Task goal: Copy the records below exactly, leaving out any pictures.

Records from a dataset:
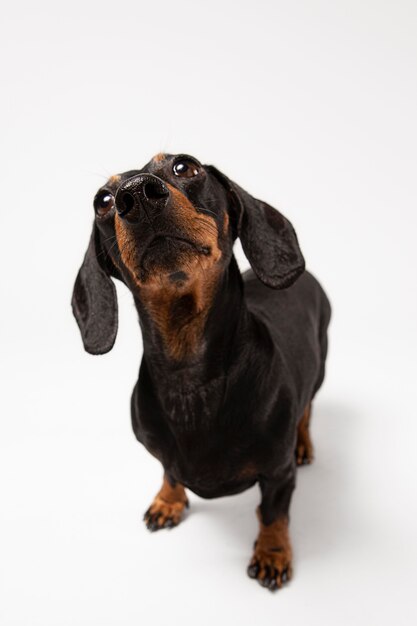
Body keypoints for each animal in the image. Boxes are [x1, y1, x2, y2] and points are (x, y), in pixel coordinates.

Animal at [72, 152, 332, 588]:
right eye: (102, 201)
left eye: (185, 167)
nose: (135, 195)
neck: (189, 378)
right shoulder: (162, 454)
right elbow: (169, 471)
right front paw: (168, 502)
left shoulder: (278, 475)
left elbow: (273, 514)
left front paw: (273, 553)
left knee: (307, 410)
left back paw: (303, 443)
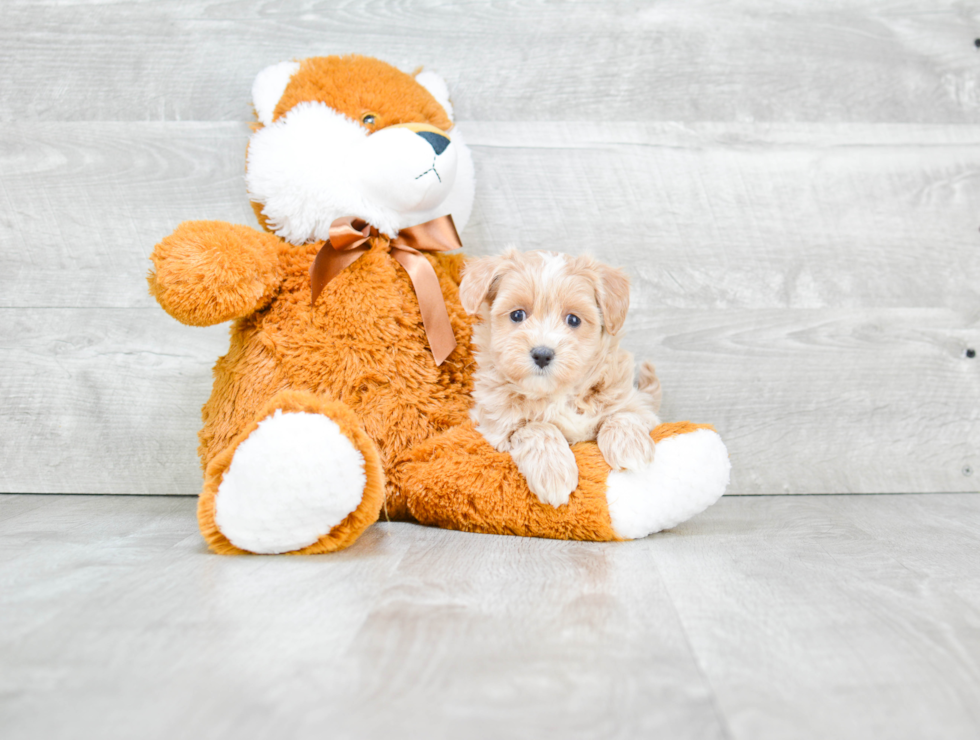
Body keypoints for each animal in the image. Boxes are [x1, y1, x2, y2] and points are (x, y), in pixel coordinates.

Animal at [462, 251, 664, 506]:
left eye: (574, 320)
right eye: (517, 315)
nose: (542, 354)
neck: (558, 393)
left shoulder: (637, 406)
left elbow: (622, 414)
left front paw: (630, 446)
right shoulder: (497, 426)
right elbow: (537, 427)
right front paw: (552, 472)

Solution for this task:
Body keypoints for each animal in the image. Boxes are [x1, y1, x2, y2] and points are (x, y), in pixel coordinates.

Animal at [72, 152, 332, 588]:
right eye: (102, 201)
left eye: (185, 167)
nose: (135, 195)
neck: (189, 378)
right shoulder: (162, 454)
right elbow: (169, 471)
right front paw: (168, 502)
left shoulder: (278, 475)
left elbow: (273, 514)
left front paw: (273, 553)
left knee: (307, 410)
left back paw: (303, 443)
Body keypoints for each animal in the image. Boxes are [x1, y1, x2, y2] and points are (x, y), in pixel coordinates.

Animal at [462, 251, 664, 506]:
left eye: (574, 320)
right eye: (517, 315)
nose: (542, 354)
neck: (558, 393)
left shoulder: (637, 406)
left elbow: (622, 414)
left front paw: (630, 446)
right shoulder: (497, 426)
right elbow: (537, 427)
right front paw: (552, 472)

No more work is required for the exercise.